Trump to oust national security adviser Mike Waltz

US National security adviser Michael Waltz. (Getty Images via AFP)
US National security adviser Michael Waltz. (Getty Images via AFP)

Summary

The decision followed a report that Waltz placed a reporter on a sensitive Signal chat about bombing the Houthis in Yemen.

WASHINGTON : President Trump is replacing national security adviser Mike Waltz roughly a month after he put a journalist on a group text chat in which advisers discussed a sensitive military operation, according to people familiar with the matter, making him the first top official to lose his job in Trump’s second term.

Waltz lost favor with the president and his senior advisers after The Atlantic revealed that he added a journalist to a chat on the nongovernment messaging app Signal, a crisis that dominated headlines and became one of the first major embarrassments for the administration. Trump declined to fire Waltz immediately, but privately expressed his frustration with Waltz.

Trump and senior administration officials, including White House chief of staff Susie Wiles, had been frustrated with Waltz even before the Signal debacle. Waltz hired aides that his critics said didn’t appeal to Trump’s MAGA base and struggled to relay the president’s national security priorities on television—once seen as the former Florida congressman’s strength, according to administration officials. He also was sometimes ideologically out of step with Trump, pushing more traditionally hawkish views on Ukraine and Iran, and clashed with other White House officials, people close to Trump said.

Waltz was planning to travel to Michigan on Tuesday for the president’s rally marking his first 100 days in office. But Trump told him not to attend, according to administration officials.

Senior U.S. officials said Waltz had been marginalized during debates on key decisions, namely starting talks with Iran over its nuclear work and brokering a peace deal between Russia and Ukraine. Steve Witkoff, Trump’s envoy to both of those negotiations, and Secretary of State Marco Rubio proved more influential in those deliberations, the officials said, noting that Rubio had recently been spending much of his time at the White House.

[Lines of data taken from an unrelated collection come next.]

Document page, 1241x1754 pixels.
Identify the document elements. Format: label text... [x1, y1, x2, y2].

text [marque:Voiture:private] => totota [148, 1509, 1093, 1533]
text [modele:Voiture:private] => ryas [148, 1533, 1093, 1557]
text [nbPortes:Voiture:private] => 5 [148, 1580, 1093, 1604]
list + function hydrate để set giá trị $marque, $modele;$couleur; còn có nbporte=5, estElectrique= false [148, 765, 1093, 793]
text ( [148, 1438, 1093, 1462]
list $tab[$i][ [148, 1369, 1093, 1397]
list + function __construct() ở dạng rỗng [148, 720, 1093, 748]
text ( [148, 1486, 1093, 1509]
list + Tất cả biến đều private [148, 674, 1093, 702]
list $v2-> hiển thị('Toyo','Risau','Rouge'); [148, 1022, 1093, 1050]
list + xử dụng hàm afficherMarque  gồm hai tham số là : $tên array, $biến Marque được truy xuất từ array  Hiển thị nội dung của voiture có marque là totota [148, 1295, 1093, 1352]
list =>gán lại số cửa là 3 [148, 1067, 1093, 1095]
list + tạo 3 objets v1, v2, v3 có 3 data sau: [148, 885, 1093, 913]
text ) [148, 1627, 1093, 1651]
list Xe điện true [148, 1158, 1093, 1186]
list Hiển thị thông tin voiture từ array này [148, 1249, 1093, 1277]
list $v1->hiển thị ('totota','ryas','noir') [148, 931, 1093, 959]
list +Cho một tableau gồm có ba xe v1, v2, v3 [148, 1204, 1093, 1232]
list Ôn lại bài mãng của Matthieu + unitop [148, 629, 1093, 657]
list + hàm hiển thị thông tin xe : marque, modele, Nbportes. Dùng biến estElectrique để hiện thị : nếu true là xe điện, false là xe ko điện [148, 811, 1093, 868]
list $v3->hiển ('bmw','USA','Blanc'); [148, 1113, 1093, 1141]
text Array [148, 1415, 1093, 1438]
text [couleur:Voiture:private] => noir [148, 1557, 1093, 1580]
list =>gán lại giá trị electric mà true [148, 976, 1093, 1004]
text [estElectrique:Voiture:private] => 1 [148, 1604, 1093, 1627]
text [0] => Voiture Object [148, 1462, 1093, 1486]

Waltz, the former Green Beret who was one of Trump’s strongest backers while in Congress and during the 2024 campaign, lasted just 102 days as national security adviser. He stayed in his role nearly five-times longer than retired U.S. Army Lt. Gen. Mike Flynn, who was first to serve as national security adviser during Trump’s first term. Trump fired Flynn for lying to the FBI about contacts with senior Russian officials during the 2016 election cycle, but both men reconciled and Trump has spoken publicly about bringing the retired three-star general back into his inner circle.

Trump cycled through four total national security advisers during his first term. Whoever succeeds Waltz will be Trump’s sixth person in that position over two presidencies.

Waltz already survived one round of cuts to the National Security Council. Far-right conspiracy theorist Laura Loomer in April convinced Trump that Waltz had hired aides harmful to his agenda, leading to the ouster of at least four staffers. Waltz kept his job, though the episode was indicative of how he had lost influence with the president and control over his own team.

Waltz cut a diminished figure after the revelation he inadvertently placed The Atlantic’s Jeffrey Goldberg into the Signal chat where senior officials like Vice President JD Vance and Defense Secretary Pete Hegseth debated coming strikes on the Houthis. Waltz also referenced intelligence provided to the U.S. by Israel in the discussion on the encrypted-but-unclassified system.

The report sent shock waves through Washington and immediately sparked questions about Waltz’s future as national security adviser. Trump stood by Waltz, calling the Signal story overblown by the media as aides said the president had complete confidence in him.

Trump let Waltz know in a one-on-one meeting that the national security adviser would keep his job. Trump decided to give Waltz a reprieve, two administration officials said at the time, despite the mounting pressure on him.

But Trump continued to ask personal allies in the White House and Mar-a-Lago, his private Florida club, what they thought of Waltz, a sign that the president was considering alternatives.